Javier Vallhonrat, ETH, 2000
photographie couleur, 70 x 140 cm
Courtesy Galerie Emmanuel Perrotin
Les expositions prennent des formes différentes : chez Jennifer Flay, la galerie s’en fait le théâtre, l’espace est investi dans sa totalité, au-delà des traditionnelles cimaises. Sans dessus dessous consiste en une inversion des aires fonctionnelles et d’exposition, à l’occasion des travaux de réaménagement de la galerie. Le bureau et la réserve emplissent l’espace habituellement dévolu à l’exposition. Cette dernière se constitue de plusieurs performances, dont nous retiendrons celle réalisée par Tsuneko Taniuchi. Lors du vernissage, l’artiste japonaise s’est fait photographier devant un fond de nature sauvage, en tenue de mariée et en compagnie de maris fictifs choisis parmi l’assistance, en une séance de photos à l’issue de laquelle des certificats de mariage ont été établis. D’autres micro-événements auront lieu ces prochains samedis. La galerie Praz-Delavallade expose Bob et Roberta Smith. It Is Not Easy Being A Famous Artist propose, sur un mode ironique, une réflexion sur la nécessité, imposée à l’artiste, de «communiquer» sur son œuvre. Les Smith miment l’incompréhension et la très classique accusation d’imposture, par des pancartes insultantes adressées aux monuments de l’histoire de l’art, des mosaïstes de Ravenne à Beuys, en passant par Brunelleschi et Toulouse-Lautrec. Autant d’atteintes qui nous paraissent aujourd’hui blasphématoires à l’égard de ces artistes, désormais membres du Panthéon.
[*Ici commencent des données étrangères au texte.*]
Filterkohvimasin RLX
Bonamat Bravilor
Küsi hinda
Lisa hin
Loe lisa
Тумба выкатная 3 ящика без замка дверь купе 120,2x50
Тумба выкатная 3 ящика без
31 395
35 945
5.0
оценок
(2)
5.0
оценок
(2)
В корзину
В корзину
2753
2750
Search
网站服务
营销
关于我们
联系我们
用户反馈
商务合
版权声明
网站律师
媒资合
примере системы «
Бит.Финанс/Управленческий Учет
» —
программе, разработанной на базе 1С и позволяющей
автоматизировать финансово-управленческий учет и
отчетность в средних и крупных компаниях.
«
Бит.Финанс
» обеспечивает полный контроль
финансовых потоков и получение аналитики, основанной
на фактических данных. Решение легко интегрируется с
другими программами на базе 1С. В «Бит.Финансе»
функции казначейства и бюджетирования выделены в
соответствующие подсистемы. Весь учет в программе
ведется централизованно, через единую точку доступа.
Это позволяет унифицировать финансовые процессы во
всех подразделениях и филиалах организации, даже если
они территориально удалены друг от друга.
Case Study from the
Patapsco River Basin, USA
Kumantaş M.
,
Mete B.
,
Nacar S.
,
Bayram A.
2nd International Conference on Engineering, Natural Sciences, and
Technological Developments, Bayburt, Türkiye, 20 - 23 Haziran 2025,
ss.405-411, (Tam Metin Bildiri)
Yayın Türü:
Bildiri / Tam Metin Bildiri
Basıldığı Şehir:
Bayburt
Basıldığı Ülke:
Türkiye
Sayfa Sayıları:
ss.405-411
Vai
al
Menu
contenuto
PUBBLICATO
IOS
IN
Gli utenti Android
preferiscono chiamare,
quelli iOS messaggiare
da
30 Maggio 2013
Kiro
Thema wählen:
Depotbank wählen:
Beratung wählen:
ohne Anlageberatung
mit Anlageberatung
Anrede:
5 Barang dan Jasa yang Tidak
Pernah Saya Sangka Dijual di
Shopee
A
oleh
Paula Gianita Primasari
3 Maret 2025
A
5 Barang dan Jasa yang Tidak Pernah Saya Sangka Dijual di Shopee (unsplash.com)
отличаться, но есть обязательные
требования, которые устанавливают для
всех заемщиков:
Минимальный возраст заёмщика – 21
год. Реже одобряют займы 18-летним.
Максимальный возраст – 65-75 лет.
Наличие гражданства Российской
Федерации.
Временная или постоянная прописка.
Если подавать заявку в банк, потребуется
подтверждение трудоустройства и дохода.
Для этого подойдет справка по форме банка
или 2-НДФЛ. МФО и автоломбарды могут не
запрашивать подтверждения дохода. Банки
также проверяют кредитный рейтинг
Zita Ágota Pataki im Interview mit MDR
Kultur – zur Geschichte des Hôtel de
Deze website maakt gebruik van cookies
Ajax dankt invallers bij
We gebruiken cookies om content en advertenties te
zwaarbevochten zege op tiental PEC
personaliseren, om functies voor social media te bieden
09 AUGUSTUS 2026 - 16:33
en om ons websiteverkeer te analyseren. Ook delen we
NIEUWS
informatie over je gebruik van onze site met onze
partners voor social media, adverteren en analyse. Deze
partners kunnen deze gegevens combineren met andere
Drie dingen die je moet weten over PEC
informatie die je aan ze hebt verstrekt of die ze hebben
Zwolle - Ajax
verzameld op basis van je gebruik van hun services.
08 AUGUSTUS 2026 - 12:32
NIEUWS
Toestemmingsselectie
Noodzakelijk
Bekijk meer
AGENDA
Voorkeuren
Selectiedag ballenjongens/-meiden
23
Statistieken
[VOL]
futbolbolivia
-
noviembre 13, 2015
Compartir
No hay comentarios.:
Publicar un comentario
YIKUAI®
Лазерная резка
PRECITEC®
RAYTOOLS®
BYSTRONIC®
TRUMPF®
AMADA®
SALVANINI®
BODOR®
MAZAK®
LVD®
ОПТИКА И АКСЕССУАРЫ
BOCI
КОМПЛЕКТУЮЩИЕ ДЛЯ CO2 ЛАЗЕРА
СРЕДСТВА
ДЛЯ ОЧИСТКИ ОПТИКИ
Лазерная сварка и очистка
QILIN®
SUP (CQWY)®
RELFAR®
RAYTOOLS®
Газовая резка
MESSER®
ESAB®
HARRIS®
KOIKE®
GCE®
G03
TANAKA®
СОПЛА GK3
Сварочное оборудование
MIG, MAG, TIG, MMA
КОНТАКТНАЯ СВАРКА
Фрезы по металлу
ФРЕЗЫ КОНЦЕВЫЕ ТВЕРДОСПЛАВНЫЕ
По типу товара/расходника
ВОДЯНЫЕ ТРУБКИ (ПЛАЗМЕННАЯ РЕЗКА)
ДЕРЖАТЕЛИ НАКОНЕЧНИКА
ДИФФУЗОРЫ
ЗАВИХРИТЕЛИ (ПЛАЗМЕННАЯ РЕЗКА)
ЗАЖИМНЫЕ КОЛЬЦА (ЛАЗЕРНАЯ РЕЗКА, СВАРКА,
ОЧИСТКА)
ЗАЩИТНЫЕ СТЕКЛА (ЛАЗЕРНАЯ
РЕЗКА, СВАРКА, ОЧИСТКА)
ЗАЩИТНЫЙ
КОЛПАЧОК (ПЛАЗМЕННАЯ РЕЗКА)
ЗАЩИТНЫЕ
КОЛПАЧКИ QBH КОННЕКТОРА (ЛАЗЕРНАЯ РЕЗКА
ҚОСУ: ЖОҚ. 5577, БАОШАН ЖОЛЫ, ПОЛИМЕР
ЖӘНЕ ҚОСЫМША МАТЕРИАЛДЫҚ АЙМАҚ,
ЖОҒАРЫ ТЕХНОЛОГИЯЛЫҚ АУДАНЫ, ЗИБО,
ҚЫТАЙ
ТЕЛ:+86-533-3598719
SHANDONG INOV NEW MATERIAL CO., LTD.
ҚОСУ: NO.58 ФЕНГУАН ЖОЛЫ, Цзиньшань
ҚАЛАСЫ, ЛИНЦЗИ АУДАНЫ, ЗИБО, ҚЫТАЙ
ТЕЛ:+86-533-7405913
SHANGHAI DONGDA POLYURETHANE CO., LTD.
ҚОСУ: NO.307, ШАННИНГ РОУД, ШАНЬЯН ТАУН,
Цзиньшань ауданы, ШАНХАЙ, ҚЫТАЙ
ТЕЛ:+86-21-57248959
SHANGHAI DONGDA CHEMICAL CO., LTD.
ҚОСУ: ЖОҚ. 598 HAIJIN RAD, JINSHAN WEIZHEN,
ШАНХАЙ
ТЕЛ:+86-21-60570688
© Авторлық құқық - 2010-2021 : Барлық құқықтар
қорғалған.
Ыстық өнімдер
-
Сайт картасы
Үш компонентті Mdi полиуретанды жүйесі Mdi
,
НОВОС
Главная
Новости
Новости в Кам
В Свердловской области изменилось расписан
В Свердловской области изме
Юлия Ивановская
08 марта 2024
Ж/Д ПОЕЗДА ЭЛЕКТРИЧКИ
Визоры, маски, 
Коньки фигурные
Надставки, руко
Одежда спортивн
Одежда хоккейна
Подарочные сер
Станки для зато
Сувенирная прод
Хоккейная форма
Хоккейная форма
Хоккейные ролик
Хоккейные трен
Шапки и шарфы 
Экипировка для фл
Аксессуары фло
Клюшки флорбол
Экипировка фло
Quant à la photographie, elle s’est ménagée, une fois encore, une part non négligeable au sein de cette programmation. Chez Almine Rech avec Miwa Yanagi et chez Emmanuel Perrotin (Nano galerie) avec Javier Vallhonrat, c’est l’image et son travestissement, avoué ou dissimulé, qui sont ici interrogés, dans le cadre d’un propos largement fictionnel et narratif chez l’artiste japonaise ou d’une réflexion sur la frontière entre réel et fiction chez Vallhonrat. A noter, l’installation sonore chez Air de Paris, You du théoricien et artiste Joseph Grigely. Des noms d’artistes apparaissent sur des feuilles de papier de couleur et d’un bouquet de mini-enceintes, suspendu au plafond, nous parviennent des voix diverses qui prononcent, chacune à leur manière, le nom que l’on imagine lu sur ces feuilles. L’oralité prend chez cet artiste, devenu sourd à l’âge de onze ans, une dimension signifiante quand l’on sait qu’elle lui est désormais étrangère. Le spectateur et auditeur se voit ainsi offrir une œuvre qui échappe partiellement à son auteur. La galerie Kreo présente, quant à elle, les créations marquantes du design italien de ces cinquante dernières années, l’occasion pour ceux qui n’ont pas pu assister à la rétrospective Memphis remembered au Design Museum de Londres, de voir quelques unes des célèbres réalisations pyramidales et baroques des années 80 ainsi que leur ascendance.